### Task to complete
Copy the data exactly. Leave nothing out.

### Data supplied
☆ ☆ ☆ ☆ ☆ ☆ ☆
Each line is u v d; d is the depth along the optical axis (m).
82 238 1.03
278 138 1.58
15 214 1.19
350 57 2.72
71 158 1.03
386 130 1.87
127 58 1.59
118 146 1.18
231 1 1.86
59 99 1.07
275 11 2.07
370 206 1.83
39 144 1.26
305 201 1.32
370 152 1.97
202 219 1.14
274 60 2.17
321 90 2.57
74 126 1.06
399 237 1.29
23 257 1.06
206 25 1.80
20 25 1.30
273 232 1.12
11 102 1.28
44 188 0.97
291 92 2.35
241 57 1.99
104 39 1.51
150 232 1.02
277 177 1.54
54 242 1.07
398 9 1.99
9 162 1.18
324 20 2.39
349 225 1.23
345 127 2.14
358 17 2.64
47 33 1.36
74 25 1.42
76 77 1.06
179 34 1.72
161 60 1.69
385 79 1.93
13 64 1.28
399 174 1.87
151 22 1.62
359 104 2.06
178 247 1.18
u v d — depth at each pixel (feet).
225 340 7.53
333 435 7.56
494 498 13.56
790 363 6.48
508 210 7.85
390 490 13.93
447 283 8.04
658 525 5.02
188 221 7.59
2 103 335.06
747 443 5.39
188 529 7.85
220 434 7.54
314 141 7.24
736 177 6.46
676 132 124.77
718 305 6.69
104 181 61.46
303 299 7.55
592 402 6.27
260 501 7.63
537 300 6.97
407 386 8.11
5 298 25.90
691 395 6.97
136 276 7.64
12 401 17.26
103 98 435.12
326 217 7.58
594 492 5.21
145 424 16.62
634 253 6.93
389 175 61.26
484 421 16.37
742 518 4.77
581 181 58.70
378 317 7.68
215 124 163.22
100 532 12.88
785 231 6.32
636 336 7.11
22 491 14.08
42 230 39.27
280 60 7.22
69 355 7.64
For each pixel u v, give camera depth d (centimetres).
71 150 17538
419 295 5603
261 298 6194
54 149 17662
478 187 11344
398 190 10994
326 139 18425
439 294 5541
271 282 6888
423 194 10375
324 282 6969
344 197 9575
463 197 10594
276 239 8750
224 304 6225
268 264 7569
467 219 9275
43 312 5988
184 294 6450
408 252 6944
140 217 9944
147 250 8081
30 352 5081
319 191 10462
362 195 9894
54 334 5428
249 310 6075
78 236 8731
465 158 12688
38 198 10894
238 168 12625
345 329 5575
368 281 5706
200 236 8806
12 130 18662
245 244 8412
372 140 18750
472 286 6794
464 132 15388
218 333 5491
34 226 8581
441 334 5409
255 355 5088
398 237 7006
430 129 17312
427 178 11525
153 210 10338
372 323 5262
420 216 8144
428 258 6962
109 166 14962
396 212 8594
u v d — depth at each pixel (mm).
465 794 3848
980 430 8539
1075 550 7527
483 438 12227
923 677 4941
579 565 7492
☆ ☆ ☆ ☆ ☆ ☆ ☆
### Problem solution
Each line is u v d; d is the depth along the optical axis (m).
82 238 1.03
278 138 1.58
15 214 1.19
350 57 2.72
71 158 1.03
386 130 1.87
127 58 1.59
118 146 1.18
231 1 1.86
59 99 1.07
275 11 2.07
370 206 1.83
39 144 1.26
305 201 1.32
370 152 1.97
202 219 1.14
274 60 2.17
321 90 2.57
74 126 1.06
399 237 1.29
23 257 1.06
206 25 1.80
20 25 1.30
273 232 1.12
11 102 1.28
44 188 0.97
291 92 2.35
241 57 1.99
104 39 1.51
150 232 1.02
277 177 1.54
54 242 1.07
398 9 1.99
9 162 1.18
324 20 2.39
349 225 1.23
345 127 2.14
358 17 2.64
47 33 1.36
74 25 1.42
76 77 1.06
179 34 1.72
161 60 1.69
385 79 1.93
13 64 1.28
399 174 1.87
151 22 1.62
359 104 2.06
178 247 1.18
u v d — depth at each pixel (feet).
225 340 7.53
333 435 7.56
494 498 13.56
790 363 6.48
508 210 7.85
390 490 13.93
447 283 8.04
658 525 5.02
188 221 7.59
2 103 335.06
747 443 5.39
188 529 7.85
220 434 7.54
314 141 7.24
736 177 6.46
676 132 124.77
718 305 6.69
104 181 61.46
303 299 7.55
592 402 6.27
260 501 7.63
537 300 6.97
407 386 8.11
5 298 25.90
691 395 6.97
136 276 7.64
12 401 17.26
103 98 435.12
326 217 7.58
594 492 5.21
145 424 16.62
634 253 6.93
389 175 61.26
484 421 16.37
742 518 4.77
581 181 58.70
378 317 7.68
215 124 163.22
100 532 12.88
785 231 6.32
636 336 7.11
22 491 14.08
42 230 39.27
280 60 7.22
69 355 7.64
For each pixel u v, give camera depth d (centimetres).
71 150 17538
419 295 5603
261 298 6194
54 149 17662
478 187 11344
398 190 10994
326 139 18425
439 294 5541
271 282 6888
423 194 10375
324 282 6969
344 197 9575
463 197 10594
276 239 8750
224 304 6225
268 264 7569
467 219 9275
43 312 5988
184 294 6450
408 252 6944
140 217 9944
147 250 8081
30 352 5081
319 191 10462
362 195 9894
54 334 5428
249 310 6075
78 236 8731
465 158 12688
38 198 10894
238 168 12625
345 329 5575
368 281 5706
200 236 8806
12 130 18662
245 244 8412
372 140 18750
472 286 6794
464 132 15388
218 333 5491
34 226 8581
441 334 5409
255 355 5088
398 237 7006
430 129 17312
427 178 11525
153 210 10338
372 323 5262
420 216 8144
428 258 6962
109 166 14962
396 212 8594
u v d — depth at each pixel (mm).
465 794 3848
980 430 8539
1075 550 7527
483 438 12227
923 677 4941
579 565 7492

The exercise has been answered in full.